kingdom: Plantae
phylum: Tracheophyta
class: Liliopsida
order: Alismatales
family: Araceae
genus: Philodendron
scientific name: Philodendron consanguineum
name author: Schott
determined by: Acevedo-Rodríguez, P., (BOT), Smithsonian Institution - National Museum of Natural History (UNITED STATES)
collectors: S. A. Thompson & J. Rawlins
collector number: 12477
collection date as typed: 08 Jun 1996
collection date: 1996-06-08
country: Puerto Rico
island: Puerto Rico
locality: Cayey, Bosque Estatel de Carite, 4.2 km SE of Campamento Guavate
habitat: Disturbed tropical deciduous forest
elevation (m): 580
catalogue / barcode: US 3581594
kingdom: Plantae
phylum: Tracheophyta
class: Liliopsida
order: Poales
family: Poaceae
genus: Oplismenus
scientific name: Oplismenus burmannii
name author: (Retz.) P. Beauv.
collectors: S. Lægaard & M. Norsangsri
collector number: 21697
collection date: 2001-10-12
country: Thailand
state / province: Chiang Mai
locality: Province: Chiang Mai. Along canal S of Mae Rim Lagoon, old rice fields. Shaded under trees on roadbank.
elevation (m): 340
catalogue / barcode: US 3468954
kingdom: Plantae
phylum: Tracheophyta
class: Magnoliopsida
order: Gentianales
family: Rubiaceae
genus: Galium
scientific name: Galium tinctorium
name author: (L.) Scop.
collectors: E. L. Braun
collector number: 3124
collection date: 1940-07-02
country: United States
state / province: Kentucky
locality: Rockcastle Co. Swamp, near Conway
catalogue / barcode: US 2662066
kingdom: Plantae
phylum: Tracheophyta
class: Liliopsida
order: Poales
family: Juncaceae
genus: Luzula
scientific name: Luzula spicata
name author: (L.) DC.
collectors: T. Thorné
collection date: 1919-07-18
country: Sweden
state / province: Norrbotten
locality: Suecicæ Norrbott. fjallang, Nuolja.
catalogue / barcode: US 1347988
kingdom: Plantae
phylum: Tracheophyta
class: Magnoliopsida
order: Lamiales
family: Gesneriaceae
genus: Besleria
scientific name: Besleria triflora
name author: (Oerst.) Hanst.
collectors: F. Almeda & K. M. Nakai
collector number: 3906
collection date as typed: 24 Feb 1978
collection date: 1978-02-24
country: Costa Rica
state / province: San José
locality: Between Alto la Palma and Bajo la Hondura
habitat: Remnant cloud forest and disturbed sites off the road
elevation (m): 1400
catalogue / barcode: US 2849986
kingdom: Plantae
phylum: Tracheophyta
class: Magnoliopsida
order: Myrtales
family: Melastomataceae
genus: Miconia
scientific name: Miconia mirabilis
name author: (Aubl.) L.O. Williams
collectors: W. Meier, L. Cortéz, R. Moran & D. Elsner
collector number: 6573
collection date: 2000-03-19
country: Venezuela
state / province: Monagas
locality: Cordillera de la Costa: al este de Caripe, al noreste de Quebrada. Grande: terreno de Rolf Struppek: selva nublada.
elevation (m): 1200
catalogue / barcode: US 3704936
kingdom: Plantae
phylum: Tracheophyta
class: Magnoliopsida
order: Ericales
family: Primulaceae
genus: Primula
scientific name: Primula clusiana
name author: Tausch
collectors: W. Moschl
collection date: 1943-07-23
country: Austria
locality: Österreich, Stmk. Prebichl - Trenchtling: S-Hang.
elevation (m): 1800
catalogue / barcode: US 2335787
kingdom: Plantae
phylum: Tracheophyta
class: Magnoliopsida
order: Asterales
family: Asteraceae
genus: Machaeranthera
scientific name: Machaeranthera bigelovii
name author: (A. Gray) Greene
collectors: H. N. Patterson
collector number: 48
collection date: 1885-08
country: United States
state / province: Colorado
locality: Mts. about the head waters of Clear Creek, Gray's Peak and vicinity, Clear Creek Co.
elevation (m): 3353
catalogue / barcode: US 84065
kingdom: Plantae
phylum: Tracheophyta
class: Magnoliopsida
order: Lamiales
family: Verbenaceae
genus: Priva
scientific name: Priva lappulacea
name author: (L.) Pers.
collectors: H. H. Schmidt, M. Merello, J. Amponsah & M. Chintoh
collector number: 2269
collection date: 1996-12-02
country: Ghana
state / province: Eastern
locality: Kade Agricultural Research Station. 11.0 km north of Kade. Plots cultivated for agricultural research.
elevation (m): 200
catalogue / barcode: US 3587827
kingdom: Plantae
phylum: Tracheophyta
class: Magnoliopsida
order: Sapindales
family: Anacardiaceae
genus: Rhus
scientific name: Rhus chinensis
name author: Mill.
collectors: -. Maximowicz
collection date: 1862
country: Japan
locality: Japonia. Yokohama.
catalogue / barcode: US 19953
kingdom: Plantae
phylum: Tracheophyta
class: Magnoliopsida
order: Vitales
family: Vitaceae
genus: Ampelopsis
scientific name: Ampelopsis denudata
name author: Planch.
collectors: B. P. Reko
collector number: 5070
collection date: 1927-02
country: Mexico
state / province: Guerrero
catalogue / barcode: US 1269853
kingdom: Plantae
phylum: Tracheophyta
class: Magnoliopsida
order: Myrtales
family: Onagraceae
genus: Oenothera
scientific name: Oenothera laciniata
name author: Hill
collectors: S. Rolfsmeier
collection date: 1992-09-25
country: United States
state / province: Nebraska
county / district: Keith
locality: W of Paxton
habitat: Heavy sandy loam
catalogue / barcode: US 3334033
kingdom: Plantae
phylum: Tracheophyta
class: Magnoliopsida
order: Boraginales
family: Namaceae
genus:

* * *

== Task to complete ==
Render the lines from the one containing "family: Juncaceae" through the one containing "name author: (L.) Pers.", both included, as a JSON list of strings with one string per line, leaving out any blank lines.

== Output of the task ==
[
  "family: Juncaceae",
  "genus: Luzula",
  "scientific name: Luzula spicata",
  "name author: (L.) DC.",
  "collectors: T. Thorné",
  "collection date: 1919-07-18",
  "country: Sweden",
  "state / province: Norrbotten",
  "locality: Suecicæ Norrbott. fjallang, Nuolja.",
  "catalogue / barcode: US 1347988",
  "kingdom: Plantae",
  "phylum: Tracheophyta",
  "class: Magnoliopsida",
  "order: Lamiales",
  "family: Gesneriaceae",
  "genus: Besleria",
  "scientific name: Besleria triflora",
  "name author: (Oerst.) Hanst.",
  "collectors: F. Almeda & K. M. Nakai",
  "collector number: 3906",
  "collection date as typed: 24 Feb 1978",
  "collection date: 1978-02-24",
  "country: Costa Rica",
  "state / province: San José",
  "locality: Between Alto la Palma and Bajo la Hondura",
  "habitat: Remnant cloud forest and disturbed sites off the road",
  "elevation (m): 1400",
  "catalogue / barcode: US 2849986",
  "kingdom: Plantae",
  "phylum: Tracheophyta",
  "class: Magnoliopsida",
  "order: Myrtales",
  "family: Melastomataceae",
  "genus: Miconia",
  "scientific name: Miconia mirabilis",
  "name author: (Aubl.) L.O. Williams",
  "collectors: W. Meier, L. Cortéz, R. Moran & D. Elsner",
  "collector number: 6573",
  "collection date: 2000-03-19",
  "country: Venezuela",
  "state / province: Monagas",
  "locality: Cordillera de la Costa: al este de Caripe, al noreste de Quebrada. Grande: terreno de Rolf Struppek: selva nublada.",
  "elevation (m): 1200",
  "catalogue / barcode: US 3704936",
  "kingdom: Plantae",
  "phylum: Tracheophyta",
  "class: Magnoliopsida",
  "order: Ericales",
  "family: Primulaceae",
  "genus: Primula",
  "scientific name: Primula clusiana",
  "name author: Tausch",
  "collectors: W. Moschl",
  "collection date: 1943-07-23",
  "country: Austria",
  "locality: Österreich, Stmk. Prebichl - Trenchtling: S-Hang.",
  "elevation (m): 1800",
  "catalogue / barcode: US 2335787",
  "kingdom: Plantae",
  "phylum: Tracheophyta",
  "class: Magnoliopsida",
  "order: Asterales",
  "family: Asteraceae",
  "genus: Machaeranthera",
  "scientific name: Machaeranthera bigelovii",
  "name author: (A. Gray) Greene",
  "collectors: H. N. Patterson",
  "collector number: 48",
  "collection date: 1885-08",
  "country: United States",
  "state / province: Colorado",
  "locality: Mts. about the head waters of Clear Creek, Gray's Peak and vicinity, Clear Creek Co.",
  "elevation (m): 3353",
  "catalogue / barcode: US 84065",
  "kingdom: Plantae",
  "phylum: Tracheophyta",
  "class: Magnoliopsida",
  "order: Lamiales",
  "family: Verbenaceae",
  "genus: Priva",
  "scientific name: Priva lappulacea",
  "name author: (L.) Pers."
]